Every record is to be duplicated exactly as it reads, without its images.

*** RECORDS FOR THIS EXERCISE Section Begins ***

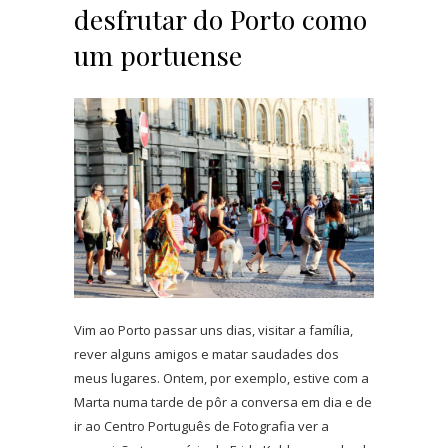
desfrutar do Porto como
um portuense
Vim ao Porto passar uns dias, visitar a família,
rever alguns amigos e matar saudades dos
meus lugares. Ontem, por exemplo, estive com a
Marta numa tarde de pôr a conversa em dia e de
ir ao Centro Português de Fotografia ver a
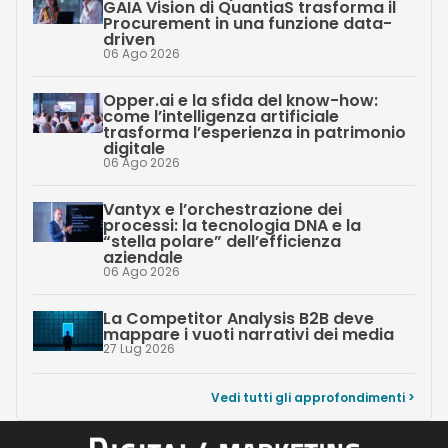
GAIA Vision di QuantiaS trasforma il
Procurement in una funzione data-
driven
06 Ago 2026
Opper.ai e la sfida del know-how:
come l’intelligenza artificiale
trasforma l’esperienza in patrimonio
digitale
06 Ago 2026
Vantyx e l’orchestrazione dei
processi: la tecnologia DNA e la
“stella polare” dell’efficienza
aziendale
06 Ago 2026
La Competitor Analysis B2B deve
mappare i vuoti narrativi dei media
27 Lug 2026
Vedi tutti gli approfondimenti >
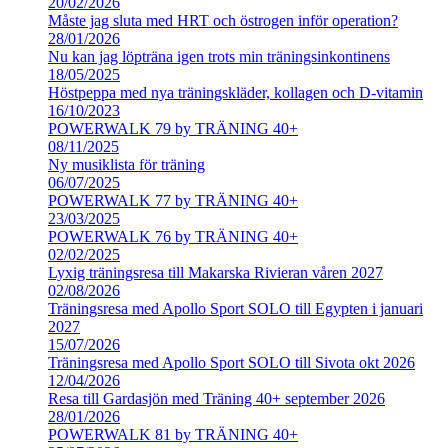
20/02/2026
Måste jag sluta med HRT och östrogen inför operation?
28/01/2026
Nu kan jag löpträna igen trots min träningsinkontinens
18/05/2025
Höstpeppa med nya träningskläder, kollagen och D-vitamin
16/10/2023
POWERWALK 79 by TRÄNING 40+
08/11/2025
Ny musiklista för träning
06/07/2025
POWERWALK 77 by TRÄNING 40+
23/03/2025
POWERWALK 76 by TRÄNING 40+
02/02/2025
Lyxig träningsresa till Makarska Rivieran våren 2027
02/08/2026
Träningsresa med Apollo Sport SOLO till Egypten i januari
2027
15/07/2026
Träningsresa med Apollo Sport SOLO till Sivota okt 2026
12/04/2026
Resa till Gardasjön med Träning 40+ september 2026
28/01/2026
POWERWALK 81 by TRÄNING 40+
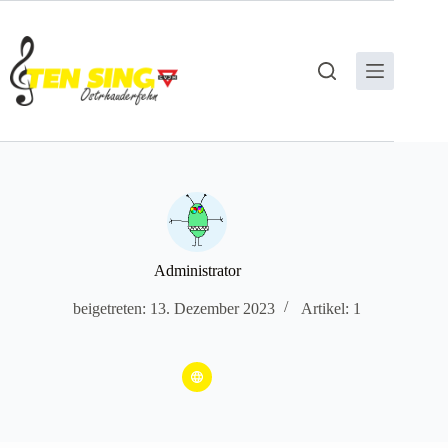
Zum
Inhalt
springen
Administrator
beigetreten: 13. Dezember 2023
Artikel: 1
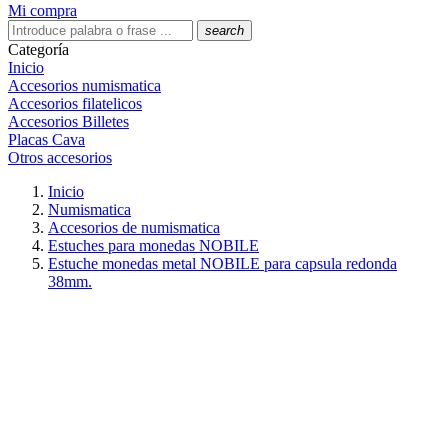
Mi compra
search
Categoría
Inicio
Accesorios numismatica
Accesorios filatelicos
Accesorios Billetes
Placas Cava
Otros accesorios
Inicio
Numismatica
Accesorios de numismatica
Estuches para monedas NOBILE
Estuche monedas metal NOBILE para capsula redonda
38mm.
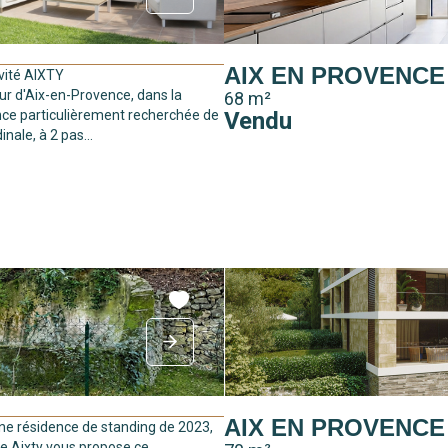
AIX EN PROVENCE
ivité AIXTY
ur d'Aix-en-Provence, dans la
68 m²
nce particulièrement recherchée de
Vendu
inale, à 2 pas...
AIX EN PROVENCE
ne résidence de standing de 2023,
ce Aixty vous propose ce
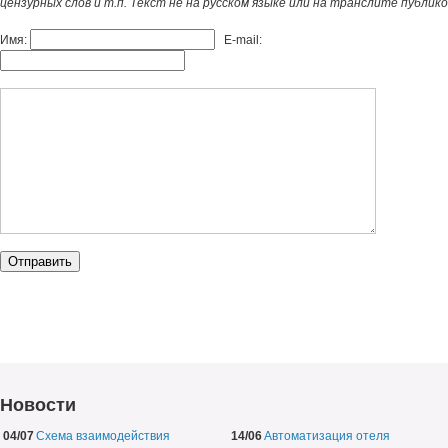
цензурных слов и т.п. Текст не на русском языке или на транслите публик
Имя:
E-mail:
Новости
04/07
Схема взаимодействия
14/06
Автоматизация отеля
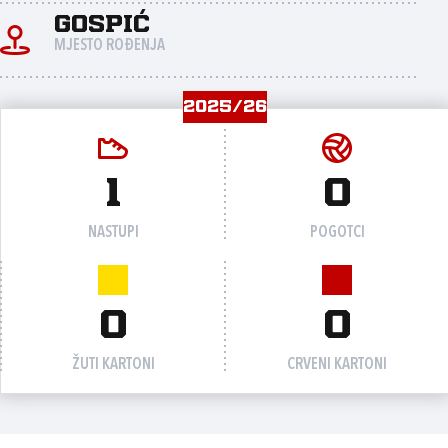
Gospić
MJESTO ROĐENJA
2025/26
1
0
NASTUPI
POGOTCI
0
0
ŽUTI KARTONI
CRVENI KARTONI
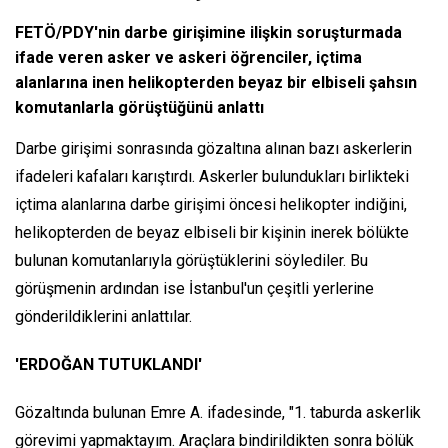
FETÖ/PDY'nin darbe girişimine ilişkin soruşturmada
ifade veren asker ve askeri öğrenciler, içtima
alanlarına inen helikopterden beyaz bir elbiseli şahsın
komutanlarla görüştüğünü anlattı
Darbe girişimi sonrasında gözaltına alınan bazı askerlerin
ifadeleri kafaları karıştırdı. Askerler bulundukları birlikteki
içtima alanlarına darbe girişimi öncesi helikopter indiğini,
helikopterden de beyaz elbiseli bir kişinin inerek bölükte
bulunan komutanlarıyla görüştüklerini söylediler. Bu
görüşmenin ardından ise İstanbul'un çeşitli yerlerine
gönderildiklerini anlattılar.
'ERDOĞAN TUTUKLANDI'
Gözaltında bulunan Emre A. ifadesinde, "1. taburda askerlik
görevimi yapmaktayım. Araçlara bindirildikten sonra bölük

*** RECORDS FOR THIS EXERCISE Section Ends ***

TASK RESPONSE =>
desfrutar do Porto como
um portuense
Vim ao Porto passar uns dias, visitar a família,
rever alguns amigos e matar saudades dos
meus lugares. Ontem, por exemplo, estive com a
Marta numa tarde de pôr a conversa em dia e de
ir ao Centro Português de Fotografia ver a
GAIA Vision di QuantiaS trasforma il
Procurement in una funzione data-
driven
06 Ago 2026
Opper.ai e la sfida del know-how:
come l’intelligenza artificiale
trasforma l’esperienza in patrimonio
digitale
06 Ago 2026
Vantyx e l’orchestrazione dei
processi: la tecnologia DNA e la
“stella polare” dell’efficienza
aziendale
06 Ago 2026
La Competitor Analysis B2B deve
mappare i vuoti narrativi dei media
27 Lug 2026
Vedi tutti gli approfondimenti >
20/02/2026
Måste jag sluta med HRT och östrogen inför operation?
28/01/2026
Nu kan jag löpträna igen trots min träningsinkontinens
18/05/2025
Höstpeppa med nya träningskläder, kollagen och D-vitamin
16/10/2023
POWERWALK 79 by TRÄNING 40+
08/11/2025
Ny musiklista för träning
06/07/2025
POWERWALK 77 by TRÄNING 40+
23/03/2025
POWERWALK 76 by TRÄNING 40+
02/02/2025
Lyxig träningsresa till Makarska Rivieran våren 2027
02/08/2026
Träningsresa med Apollo Sport SOLO till Egypten i januari
2027
15/07/2026
Träningsresa med Apollo Sport SOLO till Sivota okt 2026
12/04/2026
Resa till Gardasjön med Träning 40+ september 2026
28/01/2026
POWERWALK 81 by TRÄNING 40+
Zum
Inhalt
springen
Administrator
beigetreten: 13. Dezember 2023
Artikel: 1
Mi compra
search
Categoría
Inicio
Accesorios numismatica
Accesorios filatelicos
Accesorios Billetes
Placas Cava
Otros accesorios
Inicio
Numismatica
Accesorios de numismatica
Estuches para monedas NOBILE
Estuche monedas metal NOBILE para capsula redonda
38mm.
AIX EN PROVENCE
ivité AIXTY
ur d'Aix-en-Provence, dans la
68 m²
nce particulièrement recherchée de
Vendu
inale, à 2 pas...
AIX EN PROVENCE
ne résidence de standing de 2023,
ce Aixty vous propose ce
цензурных слов и т.п. Текст не на русском языке или на транслите публик
Имя:
E-mail:
Новости
04/07
Схема взаимодействия
14/06
Автоматизация отеля
Gospić
MJESTO ROĐENJA
2025/26
1
0
NASTUPI
POGOTCI
0
0
ŽUTI KARTONI
CRVENI KARTONI
FETÖ/PDY'nin darbe girişimine ilişkin soruşturmada
ifade veren asker ve askeri öğrenciler, içtima
alanlarına inen helikopterden beyaz bir elbiseli şahsın
komutanlarla görüştüğünü anlattı
Darbe girişimi sonrasında gözaltına alınan bazı askerlerin
ifadeleri kafaları karıştırdı. Askerler bulundukları birlikteki
içtima alanlarına darbe girişimi öncesi helikopter indiğini,
helikopterden de beyaz elbiseli bir kişinin inerek bölükte
bulunan komutanlarıyla görüştüklerini söylediler. Bu
görüşmenin ardından ise İstanbul'un çeşitli yerlerine
gönderildiklerini anlattılar.
'ERDOĞAN TUTUKLANDI'
Gözaltında bulunan Emre A. ifadesinde, "1. taburda askerlik
görevimi yapmaktayım. Araçlara bindirildikten sonra bölük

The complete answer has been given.